» Provided passage

2026-05-02 14:15:13,191 - harmonypy - INFO - Iteration 1 of 10
2026-05-02 14:15:13,548 - harmonypy - INFO - Iteration 2 of 10
2026-05-02 14:15:13,901 - harmonypy - INFO - Iteration 3 of 10
2026-05-02 14:15:14,259 - harmonypy - INFO - Iteration 4 of 10
2026-05-02 14:15:14,600 - harmonypy - INFO - Iteration 5 of 10
2026-05-02 14:15:14,860 - harmonypy - INFO - Converged after 5 iterations
[33]:
sc.pp.neighbors(clones_d4_w1w2, use_rep="clone2vec_pa_harmony")
computing neighbors
    finished: added to `.uns['neighbors']`
    `.obsp['distances']`, distances for each pair of neighbors
    `.obsp['connectivities']`, weighted adjacency matrix (0:00:00)
[34]:
sc.tl.umap(clones_d4_w1w2)
computing UMAP
    finished: added
    'X_umap', UMAP coordinates (adata.obsm)
    'umap', UMAP parameters (adata.uns) (0:00:02)
[35]:
ax = sc.pl.umap(clones_d4_w1w2, color="gex_Well", title="Well", frameon=False, show=False)
c2v.pl.embedding_axis(ax, label="Clones")
_images/Integration_44_0.png

And now we can compare this embedding with the embedding we’ve got at the beginning.

[36]:
sc.tl.leiden(clones_d4_w1w2, resolution=1, flavor="igraph", n_iterations=2)
running Leiden clustering
    finished: found 12 clusters and added
    'leiden', the cluster labels (adata.obs, categorical) (0:00:00)
[37]:
clones_d4.obsm["X_umap_aligned"] = clones_d4_w1w2[clones_d4.obs_names].obsm["X_umap"].copy()

» What needs to be done
Reproduce the notebook excerpt word for word, starting with "And now we can" and going on through "(adata.obs, categorical) (0:00:00)". The records have no role in this.

Skeletal landmark data:
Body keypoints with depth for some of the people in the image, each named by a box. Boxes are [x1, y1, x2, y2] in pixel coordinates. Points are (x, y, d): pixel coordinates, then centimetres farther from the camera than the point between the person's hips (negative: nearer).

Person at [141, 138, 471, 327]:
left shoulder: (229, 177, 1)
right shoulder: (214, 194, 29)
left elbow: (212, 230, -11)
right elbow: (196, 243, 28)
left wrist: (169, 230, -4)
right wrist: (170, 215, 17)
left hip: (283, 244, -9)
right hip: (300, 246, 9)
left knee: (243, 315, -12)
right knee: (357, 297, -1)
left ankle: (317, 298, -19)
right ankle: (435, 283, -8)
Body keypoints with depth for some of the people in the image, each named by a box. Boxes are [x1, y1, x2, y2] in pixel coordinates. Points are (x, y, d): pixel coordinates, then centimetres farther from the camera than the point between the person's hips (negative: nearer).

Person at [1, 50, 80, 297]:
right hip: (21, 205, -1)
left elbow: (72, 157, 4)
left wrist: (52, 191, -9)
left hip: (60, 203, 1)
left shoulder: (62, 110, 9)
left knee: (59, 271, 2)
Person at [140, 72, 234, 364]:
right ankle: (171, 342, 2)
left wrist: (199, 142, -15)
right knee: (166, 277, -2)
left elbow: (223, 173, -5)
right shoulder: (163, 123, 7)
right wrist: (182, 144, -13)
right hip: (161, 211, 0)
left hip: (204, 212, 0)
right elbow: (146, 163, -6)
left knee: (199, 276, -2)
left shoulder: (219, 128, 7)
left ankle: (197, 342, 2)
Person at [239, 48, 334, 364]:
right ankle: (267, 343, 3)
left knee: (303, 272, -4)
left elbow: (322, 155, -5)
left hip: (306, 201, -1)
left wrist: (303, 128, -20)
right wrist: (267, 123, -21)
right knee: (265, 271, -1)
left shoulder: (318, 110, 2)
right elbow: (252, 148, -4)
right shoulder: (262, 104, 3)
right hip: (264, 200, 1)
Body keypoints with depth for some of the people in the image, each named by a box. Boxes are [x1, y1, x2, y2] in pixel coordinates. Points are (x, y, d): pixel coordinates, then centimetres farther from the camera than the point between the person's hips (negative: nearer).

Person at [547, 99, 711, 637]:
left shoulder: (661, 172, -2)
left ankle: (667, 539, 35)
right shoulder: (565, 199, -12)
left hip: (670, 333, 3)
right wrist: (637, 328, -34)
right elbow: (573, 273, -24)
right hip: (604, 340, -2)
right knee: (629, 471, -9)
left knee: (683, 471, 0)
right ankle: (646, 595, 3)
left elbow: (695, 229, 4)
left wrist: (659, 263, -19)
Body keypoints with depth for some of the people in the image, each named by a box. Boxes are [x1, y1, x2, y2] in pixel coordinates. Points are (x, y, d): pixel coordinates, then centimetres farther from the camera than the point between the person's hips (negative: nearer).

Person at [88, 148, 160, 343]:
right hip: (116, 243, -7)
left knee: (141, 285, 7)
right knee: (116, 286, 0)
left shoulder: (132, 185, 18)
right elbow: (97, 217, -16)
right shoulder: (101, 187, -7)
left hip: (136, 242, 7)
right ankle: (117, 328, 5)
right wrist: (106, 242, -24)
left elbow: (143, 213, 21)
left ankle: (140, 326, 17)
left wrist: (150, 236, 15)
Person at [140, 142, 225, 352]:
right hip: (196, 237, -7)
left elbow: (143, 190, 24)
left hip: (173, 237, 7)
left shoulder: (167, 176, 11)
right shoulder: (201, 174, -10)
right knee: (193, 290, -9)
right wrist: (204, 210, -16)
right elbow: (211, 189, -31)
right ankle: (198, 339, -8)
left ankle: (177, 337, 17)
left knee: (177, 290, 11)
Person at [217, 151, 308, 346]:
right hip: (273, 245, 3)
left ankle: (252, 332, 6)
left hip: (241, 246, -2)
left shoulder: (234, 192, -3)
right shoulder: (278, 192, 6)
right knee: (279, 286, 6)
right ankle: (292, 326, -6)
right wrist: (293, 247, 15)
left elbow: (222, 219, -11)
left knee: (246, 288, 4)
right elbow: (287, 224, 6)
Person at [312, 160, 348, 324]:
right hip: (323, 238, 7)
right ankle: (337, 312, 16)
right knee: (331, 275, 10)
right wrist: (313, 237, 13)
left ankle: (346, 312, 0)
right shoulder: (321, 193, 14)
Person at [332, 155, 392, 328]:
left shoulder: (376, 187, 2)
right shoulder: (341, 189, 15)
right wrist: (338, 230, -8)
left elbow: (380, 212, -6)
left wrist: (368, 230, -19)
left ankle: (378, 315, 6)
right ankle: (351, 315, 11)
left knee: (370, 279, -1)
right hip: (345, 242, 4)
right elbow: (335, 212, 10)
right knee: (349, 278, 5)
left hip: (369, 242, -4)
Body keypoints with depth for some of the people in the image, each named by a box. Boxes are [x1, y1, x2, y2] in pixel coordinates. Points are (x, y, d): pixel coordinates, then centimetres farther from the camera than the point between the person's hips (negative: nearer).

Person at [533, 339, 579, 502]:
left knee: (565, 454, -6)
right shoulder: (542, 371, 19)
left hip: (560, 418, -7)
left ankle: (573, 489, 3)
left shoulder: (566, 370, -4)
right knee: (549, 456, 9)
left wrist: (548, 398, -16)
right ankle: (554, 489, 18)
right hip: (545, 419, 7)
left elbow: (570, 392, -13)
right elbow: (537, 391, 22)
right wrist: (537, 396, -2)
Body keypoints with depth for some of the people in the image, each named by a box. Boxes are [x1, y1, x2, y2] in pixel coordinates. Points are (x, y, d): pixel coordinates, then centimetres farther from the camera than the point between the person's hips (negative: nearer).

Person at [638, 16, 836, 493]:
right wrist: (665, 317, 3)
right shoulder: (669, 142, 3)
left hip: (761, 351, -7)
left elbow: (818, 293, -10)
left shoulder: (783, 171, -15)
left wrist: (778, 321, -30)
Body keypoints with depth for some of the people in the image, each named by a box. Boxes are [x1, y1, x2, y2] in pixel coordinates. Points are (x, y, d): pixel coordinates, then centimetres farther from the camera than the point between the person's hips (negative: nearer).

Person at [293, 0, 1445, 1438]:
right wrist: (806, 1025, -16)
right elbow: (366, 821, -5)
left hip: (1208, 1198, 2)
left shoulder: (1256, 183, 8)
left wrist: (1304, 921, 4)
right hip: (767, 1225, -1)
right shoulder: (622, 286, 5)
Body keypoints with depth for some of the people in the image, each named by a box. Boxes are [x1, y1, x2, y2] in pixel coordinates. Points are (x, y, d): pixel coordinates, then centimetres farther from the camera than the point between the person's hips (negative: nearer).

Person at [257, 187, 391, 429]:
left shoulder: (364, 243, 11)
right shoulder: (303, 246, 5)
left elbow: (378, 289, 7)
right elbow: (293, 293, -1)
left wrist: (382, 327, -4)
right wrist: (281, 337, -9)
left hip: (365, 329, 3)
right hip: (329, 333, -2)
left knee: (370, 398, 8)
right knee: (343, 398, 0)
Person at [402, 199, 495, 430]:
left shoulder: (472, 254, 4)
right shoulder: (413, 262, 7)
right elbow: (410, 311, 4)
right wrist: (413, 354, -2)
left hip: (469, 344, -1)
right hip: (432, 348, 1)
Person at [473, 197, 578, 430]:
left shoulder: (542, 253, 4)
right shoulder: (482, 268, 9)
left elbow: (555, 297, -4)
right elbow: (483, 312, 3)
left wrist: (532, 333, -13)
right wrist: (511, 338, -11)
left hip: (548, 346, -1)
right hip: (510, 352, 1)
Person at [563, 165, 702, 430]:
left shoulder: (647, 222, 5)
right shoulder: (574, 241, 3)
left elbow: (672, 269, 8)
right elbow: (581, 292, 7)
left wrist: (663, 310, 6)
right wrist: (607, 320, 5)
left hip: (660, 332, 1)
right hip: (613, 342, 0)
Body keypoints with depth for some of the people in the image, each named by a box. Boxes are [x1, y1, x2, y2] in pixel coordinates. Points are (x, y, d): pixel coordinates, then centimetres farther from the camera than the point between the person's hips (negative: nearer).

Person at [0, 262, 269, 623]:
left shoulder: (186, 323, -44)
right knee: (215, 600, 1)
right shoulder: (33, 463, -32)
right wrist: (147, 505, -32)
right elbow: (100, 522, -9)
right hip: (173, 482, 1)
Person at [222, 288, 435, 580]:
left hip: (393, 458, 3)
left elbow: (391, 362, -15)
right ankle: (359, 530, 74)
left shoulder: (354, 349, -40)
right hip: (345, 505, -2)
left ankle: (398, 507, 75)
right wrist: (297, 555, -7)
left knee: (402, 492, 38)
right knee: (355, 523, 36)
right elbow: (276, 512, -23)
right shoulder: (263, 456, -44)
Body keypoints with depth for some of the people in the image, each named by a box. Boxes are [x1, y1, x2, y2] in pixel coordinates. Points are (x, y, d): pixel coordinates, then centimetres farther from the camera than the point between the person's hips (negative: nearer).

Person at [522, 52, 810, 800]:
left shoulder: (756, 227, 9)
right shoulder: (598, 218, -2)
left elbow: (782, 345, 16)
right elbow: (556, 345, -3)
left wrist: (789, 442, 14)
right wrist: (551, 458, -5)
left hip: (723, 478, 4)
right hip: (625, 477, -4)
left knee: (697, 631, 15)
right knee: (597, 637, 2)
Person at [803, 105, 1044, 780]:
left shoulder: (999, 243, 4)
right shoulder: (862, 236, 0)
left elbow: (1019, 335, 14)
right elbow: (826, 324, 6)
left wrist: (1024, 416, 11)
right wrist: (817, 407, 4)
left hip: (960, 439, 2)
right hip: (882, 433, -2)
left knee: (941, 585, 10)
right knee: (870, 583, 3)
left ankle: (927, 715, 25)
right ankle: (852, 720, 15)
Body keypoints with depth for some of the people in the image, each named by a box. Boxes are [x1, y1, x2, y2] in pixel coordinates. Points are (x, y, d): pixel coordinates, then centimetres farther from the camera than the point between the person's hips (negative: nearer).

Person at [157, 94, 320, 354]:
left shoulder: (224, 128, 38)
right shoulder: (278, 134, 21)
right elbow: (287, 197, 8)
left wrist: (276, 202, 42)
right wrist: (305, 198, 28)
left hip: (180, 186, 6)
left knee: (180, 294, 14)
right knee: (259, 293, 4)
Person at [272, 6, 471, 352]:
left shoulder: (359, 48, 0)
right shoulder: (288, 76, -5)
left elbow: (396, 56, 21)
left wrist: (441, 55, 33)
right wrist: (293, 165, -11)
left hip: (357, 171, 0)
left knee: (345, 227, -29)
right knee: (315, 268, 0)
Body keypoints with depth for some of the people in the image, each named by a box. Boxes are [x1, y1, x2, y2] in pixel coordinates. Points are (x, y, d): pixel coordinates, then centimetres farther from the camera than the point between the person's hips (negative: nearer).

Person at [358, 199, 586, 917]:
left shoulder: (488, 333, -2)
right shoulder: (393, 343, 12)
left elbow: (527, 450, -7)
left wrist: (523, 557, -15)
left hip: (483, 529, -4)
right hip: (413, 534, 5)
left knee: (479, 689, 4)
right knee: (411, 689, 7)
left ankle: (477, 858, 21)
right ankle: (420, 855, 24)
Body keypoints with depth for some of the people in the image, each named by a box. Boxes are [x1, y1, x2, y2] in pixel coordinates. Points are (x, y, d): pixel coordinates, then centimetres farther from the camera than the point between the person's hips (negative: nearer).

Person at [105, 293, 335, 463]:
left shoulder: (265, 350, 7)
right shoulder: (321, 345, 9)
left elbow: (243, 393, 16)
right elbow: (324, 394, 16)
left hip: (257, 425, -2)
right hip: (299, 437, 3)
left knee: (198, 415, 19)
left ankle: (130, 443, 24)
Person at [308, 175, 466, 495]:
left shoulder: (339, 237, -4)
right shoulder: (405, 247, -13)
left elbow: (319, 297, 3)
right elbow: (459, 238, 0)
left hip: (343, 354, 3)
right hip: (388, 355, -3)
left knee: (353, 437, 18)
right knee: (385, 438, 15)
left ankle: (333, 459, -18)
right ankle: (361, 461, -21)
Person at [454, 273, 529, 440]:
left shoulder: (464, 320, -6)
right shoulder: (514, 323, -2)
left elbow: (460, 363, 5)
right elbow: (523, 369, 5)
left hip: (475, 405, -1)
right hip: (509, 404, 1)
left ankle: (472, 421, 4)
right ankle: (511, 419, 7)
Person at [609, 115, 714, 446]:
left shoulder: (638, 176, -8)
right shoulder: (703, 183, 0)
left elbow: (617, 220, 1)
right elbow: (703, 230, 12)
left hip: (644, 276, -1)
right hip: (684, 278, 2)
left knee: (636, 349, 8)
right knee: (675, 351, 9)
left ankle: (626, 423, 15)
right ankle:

» Written response
And now we can compare this embedding with the embedding we’ve got at the beginning.

[36]:
sc.tl.leiden(clones_d4_w1w2, resolution=1, flavor="igraph", n_iterations=2)
running Leiden clustering
    finished: found 12 clusters and added
    'leiden', the cluster labels (adata.obs, categorical) (0:00:00)